Fees at the University of Edinburgh would stack up to £27,000 a year, according to the family, while Edinburgh Napier University fees were said to be 'around £15,000 a year'.

Mr McCormack, 44, said: "There's a number of complications.

"The main problem seems to be the visa application process.

"It's taken an entire decade, despite the fact that she's settled here and is completing her schooling here.

"I've done as much as I could by speaking to universities in terms of overturning the decision but it seems to be quite black and white, 'it's not completed so we can't do anything'.

"It's called a settled status and started it in 2014.

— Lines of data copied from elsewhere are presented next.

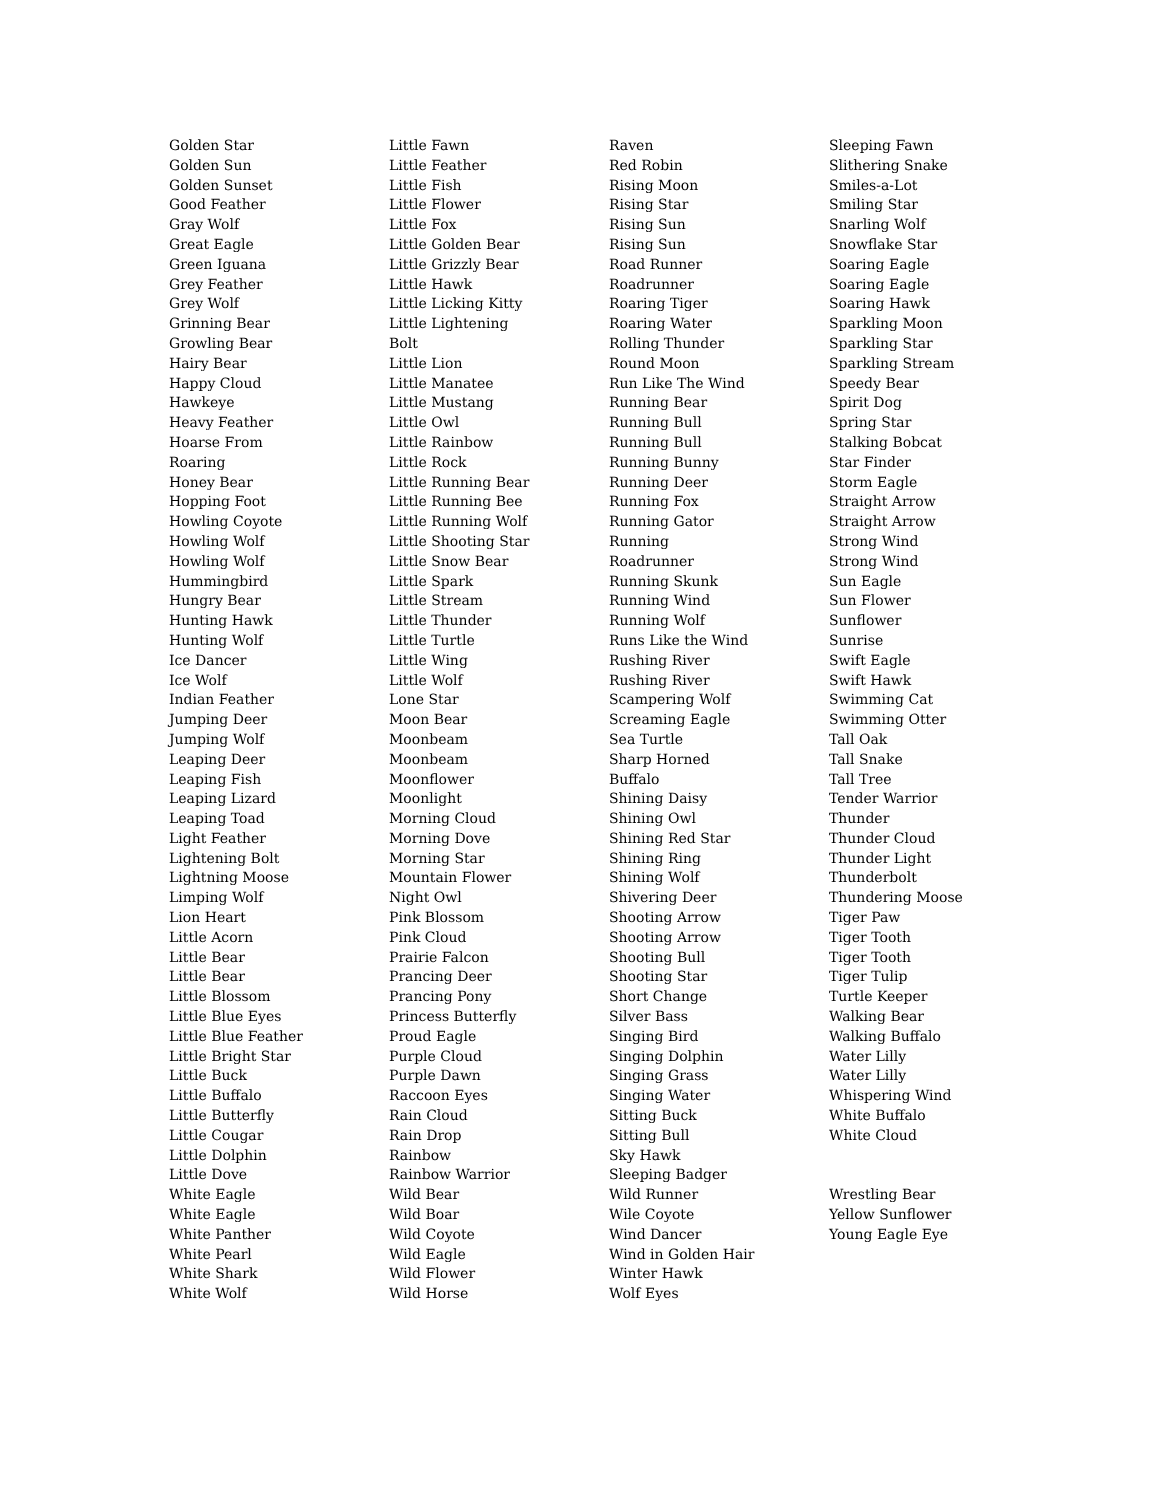Golden Star
Golden Sun
Golden Sunset
Good Feather
Gray Wolf
Great Eagle
Green Iguana
Grey Feather
Grey Wolf
Grinning Bear
Growling Bear
Hairy Bear
Happy Cloud
Hawkeye
Heavy Feather
Hoarse From
Roaring
Honey Bear
Hopping Foot
Howling Coyote
Howling Wolf
Howling Wolf
Hummingbird
Hungry Bear
Hunting Hawk
Hunting Wolf
Ice Dancer
Ice Wolf
Indian Feather
Jumping Deer
Jumping Wolf
Leaping Deer
Leaping Fish
Leaping Lizard
Leaping Toad
Light Feather
Lightening Bolt
Lightning Moose
Limping Wolf
Lion Heart
Little Acorn
Little Bear
Little Bear
Little Blossom
Little Blue Eyes
Little Blue Feather
Little Bright Star
Little Buck
Little Buffalo
Little Butterfly
Little Cougar
Little Dolphin
Little Dove
White Eagle
White Eagle
White Panther
White Pearl
White Shark
White Wolf
Little Fawn
Little Feather
Little Fish
Little Flower
Little Fox
Little Golden Bear
Little Grizzly Bear
Little Hawk
Little Licking Kitty
Little Lightening
Bolt
Little Lion
Little Manatee
Little Mustang
Little Owl
Little Rainbow
Little Rock
Little Running Bear
Little Running Bee
Little Running Wolf
Little Shooting Star
Little Snow Bear
Little Spark
Little Stream
Little Thunder
Little Turtle
Little Wing
Little Wolf
Lone Star
Moon Bear
Moonbeam
Moonbeam
Moonflower
Moonlight
Morning Cloud
Morning Dove
Morning Star
Mountain Flower
Night Owl
Pink Blossom
Pink Cloud
Prairie Falcon
Prancing Deer
Prancing Pony
Princess Butterfly
Proud Eagle
Purple Cloud
Purple Dawn
Raccoon Eyes
Rain Cloud
Rain Drop
Rainbow
Rainbow Warrior
Wild Bear
Wild Boar
Wild Coyote
Wild Eagle
Wild Flower
Wild Horse
Raven
Red Robin
Rising Moon
Rising Star
Rising Sun
Rising Sun
Road Runner
Roadrunner
Roaring Tiger
Roaring Water
Rolling Thunder
Round Moon
Run Like The Wind
Running Bear
Running Bull
Running Bull
Running Bunny
Running Deer
Running Fox
Running Gator
Running
Roadrunner
Running Skunk
Running Wind
Running Wolf
Runs Like the Wind
Rushing River
Rushing River
Scampering Wolf
Screaming Eagle
Sea Turtle
Sharp Horned
Buffalo
Shining Daisy
Shining Owl
Shining Red Star
Shining Ring
Shining Wolf
Shivering Deer
Shooting Arrow
Shooting Arrow
Shooting Bull
Shooting Star
Short Change
Silver Bass
Singing Bird
Singing Dolphin
Singing Grass
Singing Water
Sitting Buck
Sitting Bull
Sky Hawk
Sleeping Badger
Wild Runner
Wile Coyote
Wind Dancer
Wind in Golden Hair
Winter Hawk
Wolf Eyes
Sleeping Fawn
Slithering Snake
Smiles-a-Lot
Smiling Star
Snarling Wolf
Snowflake Star
Soaring Eagle
Soaring Eagle
Soaring Hawk
Sparkling Moon
Sparkling Star
Sparkling Stream
Speedy Bear
Spirit Dog
Spring Star
Stalking Bobcat
Star Finder
Storm Eagle
Straight Arrow
Straight Arrow
Strong Wind
Strong Wind
Sun Eagle
Sun Flower
Sunflower
Sunrise
Swift Eagle
Swift Hawk
Swimming Cat
Swimming Otter
Tall Oak
Tall Snake
Tall Tree
Tender Warrior
Thunder
Thunder Cloud
Thunder Light
Thunderbolt
Thundering Moose
Tiger Paw
Tiger Tooth
Tiger Tooth
Tiger Tulip
Turtle Keeper
Walking Bear
Walking Buffalo
Water Lilly
Water Lilly
Whispering Wind
White Buffalo
White Cloud
Wrestling Bear
Yellow Sunflower
Young Eagle Eye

"It used to take three to five years maximum, but we've been caught up in this trap where it's taking double the time.

"It's quite frustrating and it's going to have an effect on her education.

"She wanted to do her architectural course but now she's having to look at other things.

"She has the qualifications.

"She got unconditional offers from Edinburgh and Napier."

Having unsuccessfully appealed to the universities, Mr McCormack has arranged a meeting with local MP Allan Dorans to discuss Ms McCormack's case.

The family are also hoping Ms McCormack could get accepted for a scholarship, which would mean they wouldn't have to shell out tens of thousands in tuition fees.

Mr McCormack said: "When the unis came back to us they said they could only accept them as an international student.

"That was just in the last few weeks.

"Edinburgh want £27,000 a year and Napier want around £15,000 - it's mental.

"The fact we need to wait this long for settled status is bonkers.

"I've managed to contact some politicians to see what other options we have.

"I've got two mortgages and myself and her mother both work.

"Bota has two part-time jobs alongside her schooling and also has a national insurance number.

"I don't know why it's affecting us to this extent.

"The next step is to apply for scholarships or apply to SAAS to see what funding we can get."

The Home Office has been approached for comment.